Showing posts with label ios. Show all posts
Showing posts with label ios. Show all posts

Wednesday, 1 August 2012

How to rotate in 3D using OpenGL the proper way.

So if your doing any sort of OpenGL or something that requires rotating an object in 3D, you will come across a problem where you cant rotate an object properly. What I mean by properly is that when the object rotates, the axes seem to rotate with it, and your rotation looks odd/is wrong.
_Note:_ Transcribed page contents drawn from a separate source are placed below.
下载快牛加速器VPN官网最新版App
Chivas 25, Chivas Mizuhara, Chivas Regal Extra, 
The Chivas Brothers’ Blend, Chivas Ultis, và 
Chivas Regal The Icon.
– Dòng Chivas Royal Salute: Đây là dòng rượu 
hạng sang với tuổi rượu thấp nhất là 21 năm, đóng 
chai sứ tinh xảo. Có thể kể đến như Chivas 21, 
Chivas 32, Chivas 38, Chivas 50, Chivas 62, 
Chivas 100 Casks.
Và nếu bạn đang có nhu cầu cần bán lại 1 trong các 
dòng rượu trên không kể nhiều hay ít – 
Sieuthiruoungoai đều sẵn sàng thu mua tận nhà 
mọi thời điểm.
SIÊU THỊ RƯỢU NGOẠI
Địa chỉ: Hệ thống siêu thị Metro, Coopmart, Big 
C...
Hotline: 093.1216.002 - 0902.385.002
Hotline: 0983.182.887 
What you are suffering from is probably a phenomenon called Gimbal Lock. Since I've been doing ios development, im going to show you this in OpenGL/GLK and objective-c.

Step1: create an up, front and right vector for your object, these will point to the front, right and upward direction of your object, so initialise them like so:

right = GLKVector3Make(1, 0, 0);
up = GLKVector3Make(0, 1, 0);
front = GLKVector3Make(0, 0, 1);

You can initialise them differently (maybe you want front to be (0, 0, -1)), but these basically just represent the axes of rotation.

Step 2: Setup some methods to do rotations on these vectors, you would need 3 methods like this to do each axis, this is just the X axis.

- (void) rotateXInDegrees:(float)rot{

    GLKMatrix3 temp = GLKMatrix3MakeRotation(GLKMathDegreesToRadians(rot), 1, 0, 0);

    right = GLKMatrix3MultiplyVector3(temp, right);
    up = GLKMatrix3MultiplyVector3(temp, up);
    front = GLKMatrix3MultiplyVector3(temp, front);
}

Step 3: here is the elegant part, in your update method basically copy paste this matrix (in the code the parameters are flipped to what it actually is in mathematical terms, but that's just how the parameters for this matrix function are set out)

mvm = GLKMatrix4Make(right.x,    right.y,    right.z,    0,
                     up.x,       up.y,       up.z,       0,
                     front.x,    front.y,    front.z,    0,
                     position.x, position.y, position.z, 1);

You can leave out the position vector in that matrix if you dont plan on moving the object, just replace it with 0's. The reason for this matrix is explained here: http://www.songho.ca/opengl/gl_anglestoaxes.html
this matrix will orient your object according to the vectors you have setup and throw in a translation for free!

Step4: multiply this matrix with you modelview matrix in your draw function.
modelViewMatrix = GLKMatrix4Multiply(modelViewMatrix, mvm);

Here mvm is your objects local modelViewMatrix and modelViewMatrix is your global (or camera) modelViewMatrix

And thats it! Just use the functions you made to do rotations and this magic matrix will take care of all your rotational needs.